CHECK YOUR UNDERSTANDING:
#1 From the critical appraisal, return everything from "It makes sense" down to "other available evidence?", copied word for word.
#2 In the critical appraisal, which tables contain the 95% confidence intervals?

SOURCE EXTRACT:
--------

4. Was the outcome accurately measured to minimise bias?

Yes, except that not all children had a lumbar puncture, so the investigators used a surrogate test to determine possible cases of bacterial meningitis. They decided that patients who were well at the time of the follow-up call did not have bacterial meningitis.

They do not state how soon after the assessment this follow-up took place.

5. Have the authors identified all important confounding factors?

Unsure.

6. Have they taken account of the confounding factors in the design and/or analysis?

Unsure.

7. Was the follow-up of subjects long enough?

It’s not possible to say, but probably.

8. What are the results of this study?

Take a look below.

9. How precise are the results?

We are provided with 95% confidence intervals in Tables 3 and 4.

10. Do you believe the results?

I do. But this does lead to some further meta-questions about my ability to perform a true critical appraisal based on my own presuppositions.

It makes sense to me that febrile children (who do not have one of the more common viruses) are more likely to have an SBI than febrile children with a proven virus. It is also biologically plausible that younger children are more likely to have an SBI than older children.

11. Can the results be applied to the local population?

The problem, as I see it, is how the study investigators define a viral illness. They use rapid test kits, immunofluorescence or PCR tests that are just not available to me. Whilst I might be an astute clinician I doubt my ability to look at someone and say, “Yes, this child has a viral illness” is as accurate as sticking a swab up their nose and sending it to the lab.

12. Do the results of this study fit with other available evidence?

--------

STORED DATA:
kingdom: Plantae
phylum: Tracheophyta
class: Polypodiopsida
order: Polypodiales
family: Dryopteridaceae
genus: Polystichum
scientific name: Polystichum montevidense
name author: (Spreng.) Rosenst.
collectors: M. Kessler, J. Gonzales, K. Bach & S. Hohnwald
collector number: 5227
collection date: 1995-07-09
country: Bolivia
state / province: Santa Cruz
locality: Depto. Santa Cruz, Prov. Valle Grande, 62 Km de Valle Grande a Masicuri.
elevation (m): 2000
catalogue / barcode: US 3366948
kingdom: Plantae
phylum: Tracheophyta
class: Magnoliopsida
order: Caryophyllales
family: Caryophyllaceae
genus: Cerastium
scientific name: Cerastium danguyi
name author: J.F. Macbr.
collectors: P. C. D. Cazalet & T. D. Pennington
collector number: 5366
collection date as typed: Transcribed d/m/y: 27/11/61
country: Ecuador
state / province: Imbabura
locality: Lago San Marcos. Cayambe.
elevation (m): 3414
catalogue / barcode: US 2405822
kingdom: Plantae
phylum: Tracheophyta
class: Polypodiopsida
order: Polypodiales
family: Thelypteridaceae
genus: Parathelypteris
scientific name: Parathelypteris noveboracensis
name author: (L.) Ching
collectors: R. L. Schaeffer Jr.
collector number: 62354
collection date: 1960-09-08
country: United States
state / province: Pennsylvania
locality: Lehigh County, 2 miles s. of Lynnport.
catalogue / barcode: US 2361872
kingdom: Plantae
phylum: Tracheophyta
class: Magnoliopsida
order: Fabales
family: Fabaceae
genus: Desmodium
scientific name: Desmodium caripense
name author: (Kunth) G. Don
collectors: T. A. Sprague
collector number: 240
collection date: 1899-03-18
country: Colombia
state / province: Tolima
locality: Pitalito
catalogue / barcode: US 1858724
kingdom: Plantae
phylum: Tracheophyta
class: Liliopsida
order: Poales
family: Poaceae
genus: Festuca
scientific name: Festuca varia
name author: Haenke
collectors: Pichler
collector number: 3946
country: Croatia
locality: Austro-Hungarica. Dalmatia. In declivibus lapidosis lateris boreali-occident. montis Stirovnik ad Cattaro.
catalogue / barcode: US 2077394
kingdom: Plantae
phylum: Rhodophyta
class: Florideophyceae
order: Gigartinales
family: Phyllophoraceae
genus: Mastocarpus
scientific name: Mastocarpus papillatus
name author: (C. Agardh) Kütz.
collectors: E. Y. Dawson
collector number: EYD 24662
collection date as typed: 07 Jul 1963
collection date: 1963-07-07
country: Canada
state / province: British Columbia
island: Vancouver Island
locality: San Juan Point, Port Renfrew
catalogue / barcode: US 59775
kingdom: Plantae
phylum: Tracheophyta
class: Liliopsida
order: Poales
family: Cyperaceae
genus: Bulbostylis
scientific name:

--------

TASK ANSWERS:
#1
It makes sense to me that febrile children (who do not have one of the more common viruses) are more likely to have an SBI than febrile children with a proven virus. It is also biologically plausible that younger children are more likely to have an SBI than older children.

11. Can the results be applied to the local population?

The problem, as I see it, is how the study investigators define a viral illness. They use rapid test kits, immunofluorescence or PCR tests that are just not available to me. Whilst I might be an astute clinician I doubt my ability to look at someone and say, “Yes, this child has a viral illness” is as accurate as sticking a swab up their nose and sending it to the lab.

12. Do the results of this study fit with other available evidence?

#2 Tables 3 and 4.